Each member on the tamale list shall pass the tamale at least once per turn. When a member holds the tamale for the first time during a turn, he or she must pass the tamale on to the person whose name is listed below his or hers on the tamale list.
When the member listed last on the tamale list receives the tamale, she
or he passes the tamale to the member at the top of the list. The member
at the top of the list then passes the tamale to the second member on the
list. The second member on the list must then hold the tamale until the
end of the voting period for that turn. At the end of the voting period,
the name at the top of the tamale list shall be moved to the bottom of the tamale list.
c) Under no circumstances can any member of MFC pass the tamale to a player who is not a member of MFC (except with the consent of the CEO--see below). If a member of MFC should leave the corporation, he or
she automatically passes the tamale to the next player on the tamale list
before severing from the corporation. The severing player is then removed
from the tamale list.
d) Changes may be made to this charter if a majority of the members of MFC consent to the text of the change, unless the CEO vetoes the proposed
change (see section e below). MFC will take any action approved by a majority of the members of MFC, unless the CEO vetoes the action.

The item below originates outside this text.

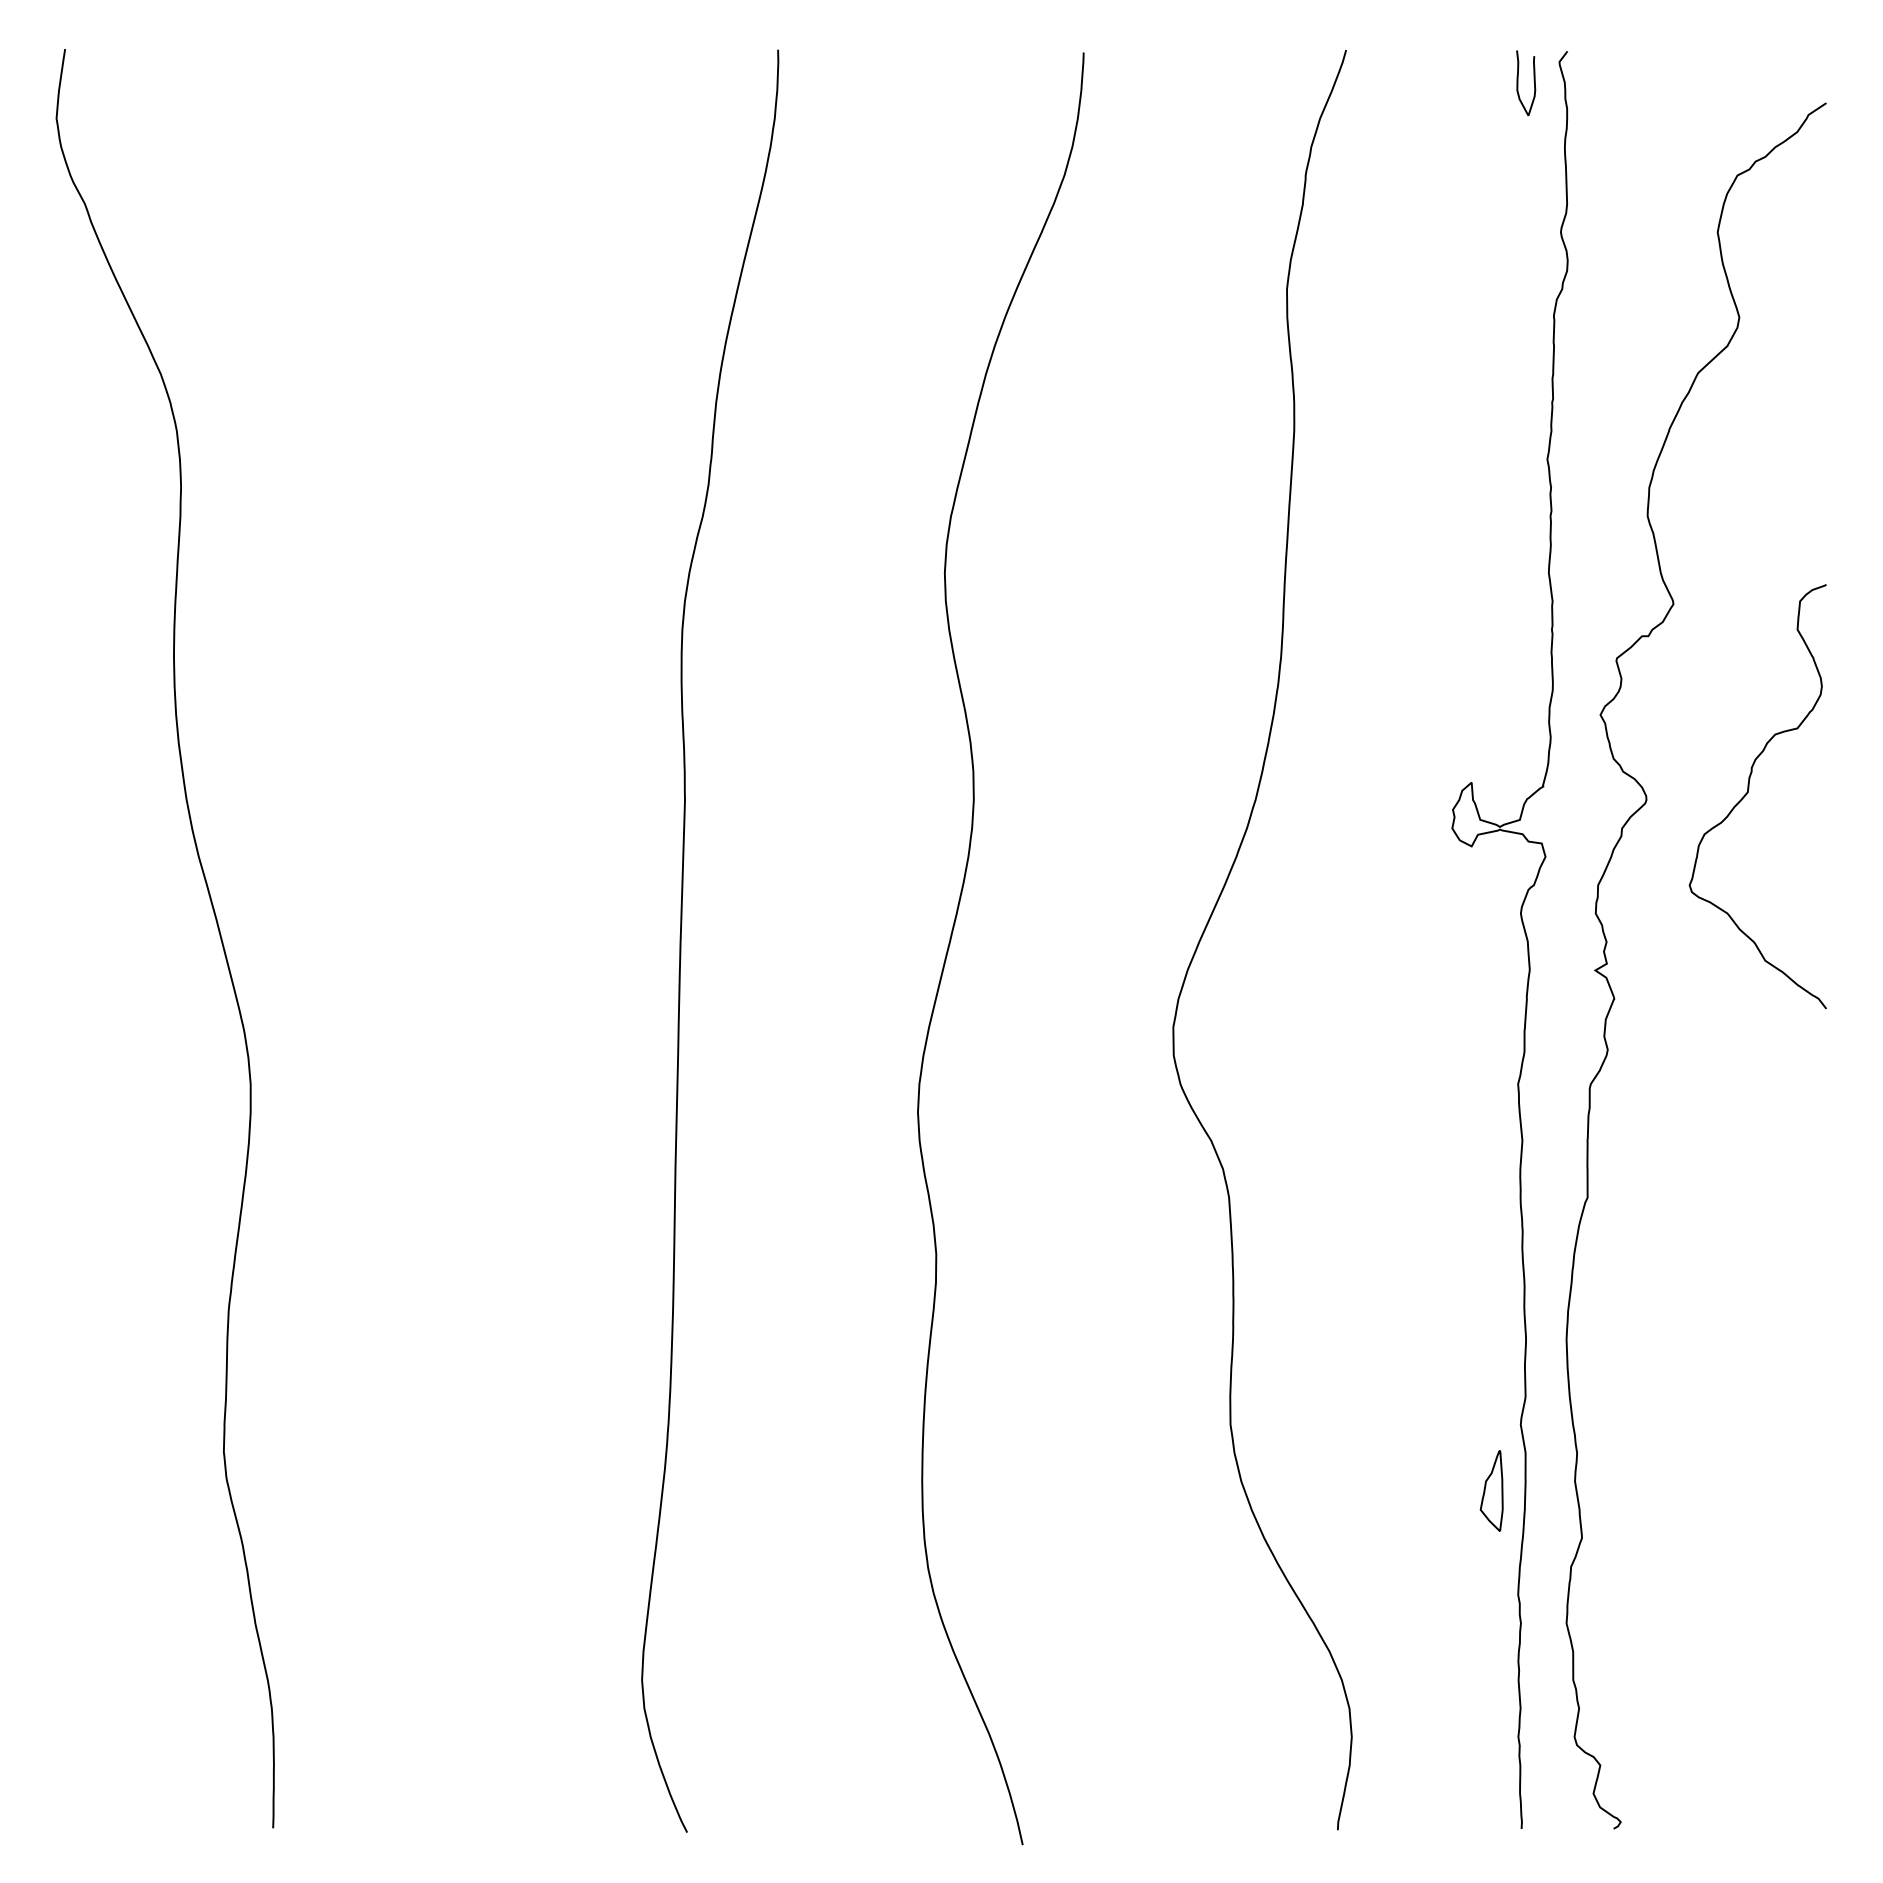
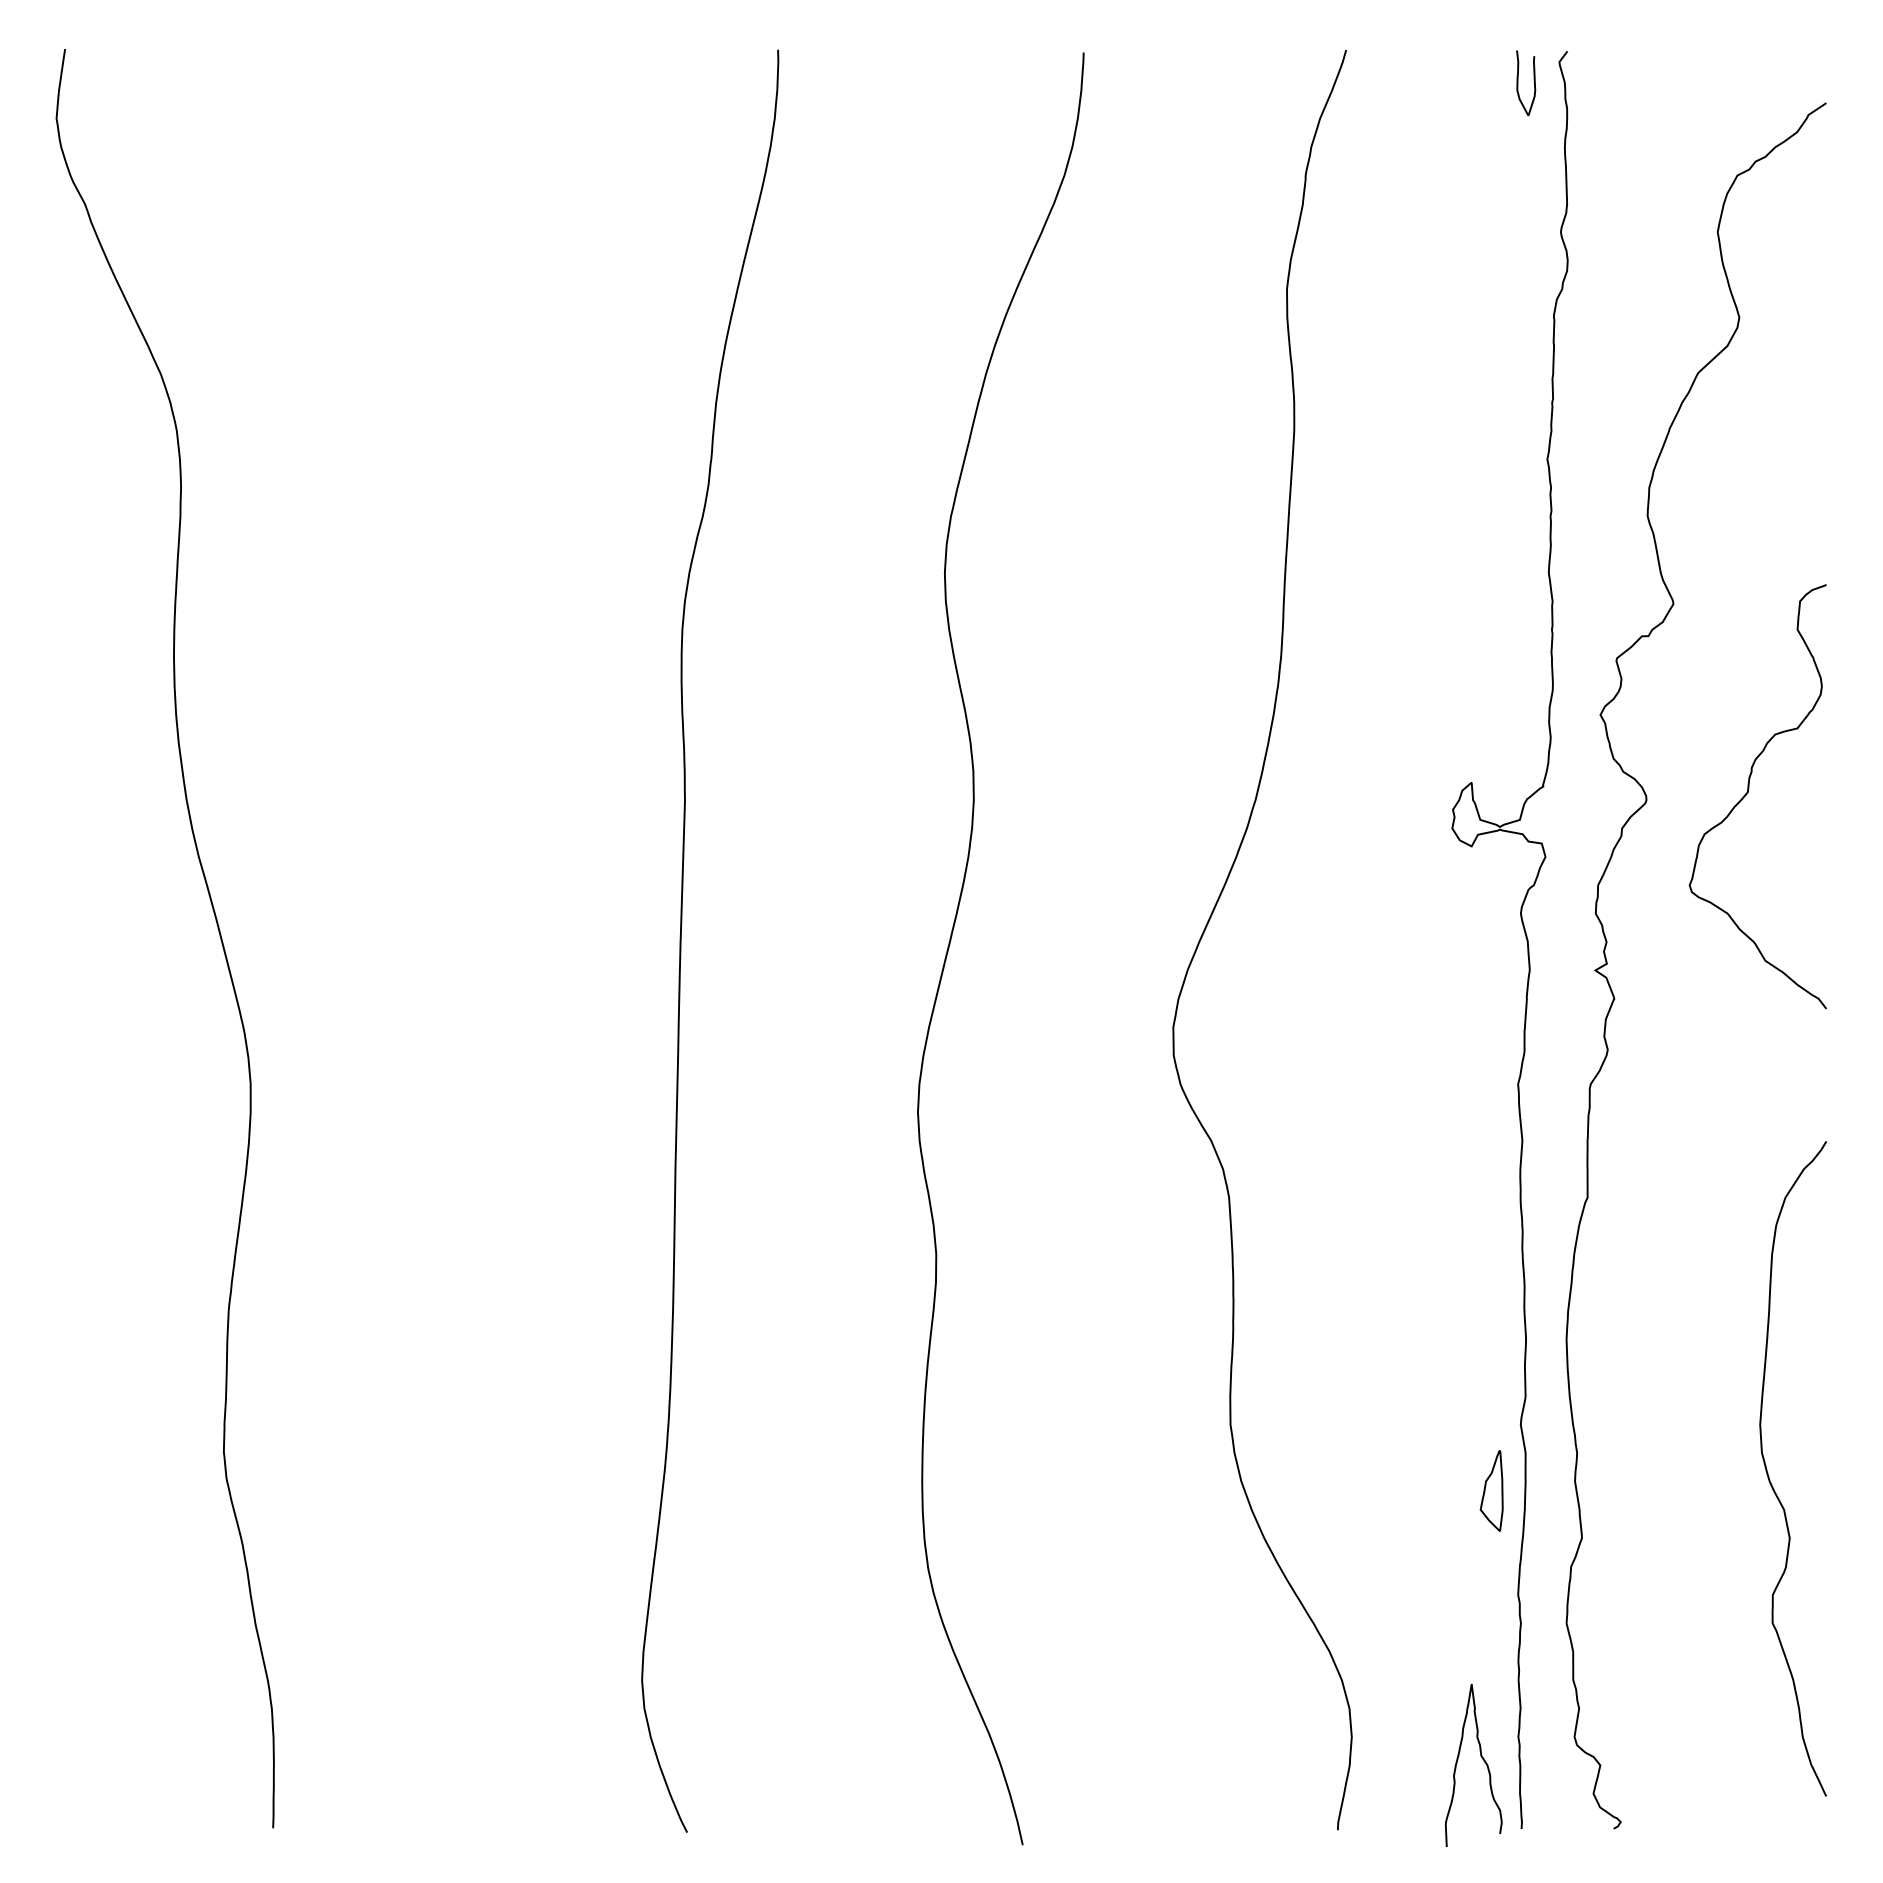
curve at (1769, 1476): none -> present
curve at (1482, 1759): none -> present
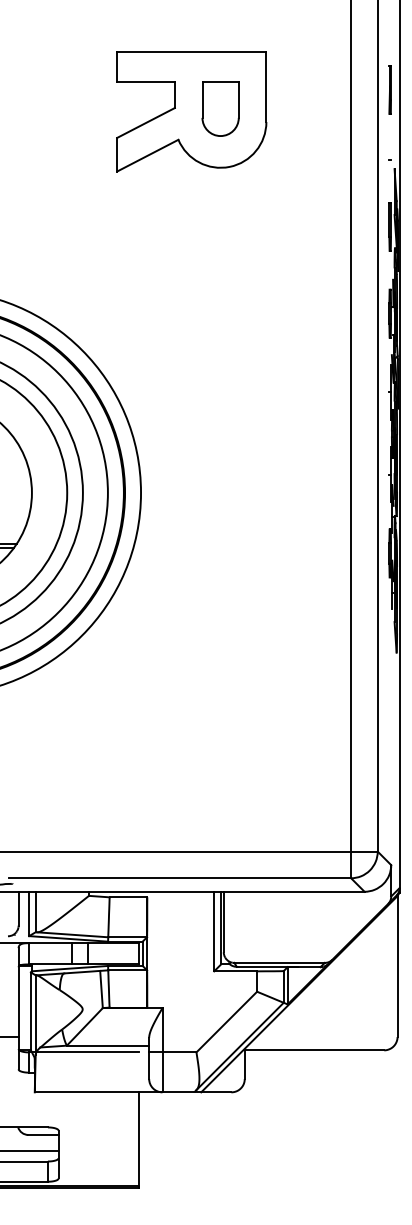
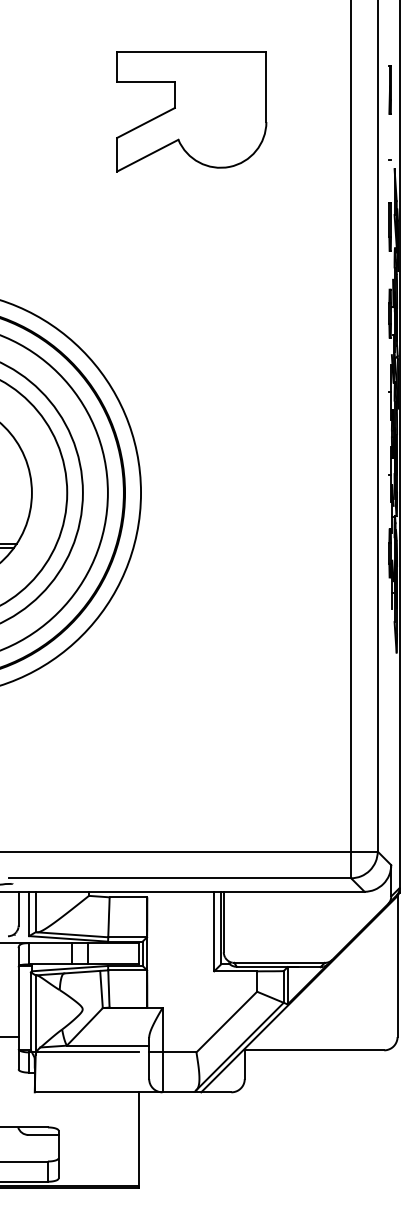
part at (220, 108): present -> none
line at (30, 1150): present -> none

e) The CEO of MFC at the time when this charter is enacted shall be Hugh.
All proposed changes to the charter of MFC may be vetoed by the CEO. All
actions proposed for MFC may be vetoed by the CEO. The CEO may grant any
member of MFC, including himself or herself, the right to pass the tamale
to a player who is not a member of MFC. The CEO may prevent any player from becoming a member of MFC.
f) Any player who requests to join MFC may join if a majority of MFC members approve the request and the CEO does not prevent the player from
joining. The name of the new member is placed second from the top on the
g) If for any reason the member designated to hold the tamale until the
end of the turn does not wish to hold the tamale at the end of the turn,
he or she may pass the tamale to the next member on the list, provided that he or she immediately transfers three letter-products from his or her letter stock to the letter stock of the member to receive the tamale.
This additional "paid" passing in no way alters the tamale list.
The receiving member then becomes the member designated to hold the tamale until the end of the turn, and must hold the tamale until the end of turn
unless he or she in turn pays three letter products to the next person on
the list. The first member to pay to pass the tamale during a turn must
inform the membership of MFC of his or her intentions at least 24 hours
prior to the end of the voting period. Every subsequent member who pays
to pass the tamale during that turn must inform the membership of his or
her intentions a number of hours prior to the end of the voting period equal to half the number of hours notice required of the member from whom
he or she received the tamale.
h) On joining MFC, each member agrees to allow the CEO to report to the
Patch all of his or her actions with respect to the tamale, provided that
those actions conform to the procedures described above. Members need not
explicitly notify the CEO that they are passing or receiving the tamale
in order for the CEO to report their passing and willing reception of the
tamale to the Patch. The CEO must report all passing (except for paid passing) at least 36 hours prior to the end of the voting period.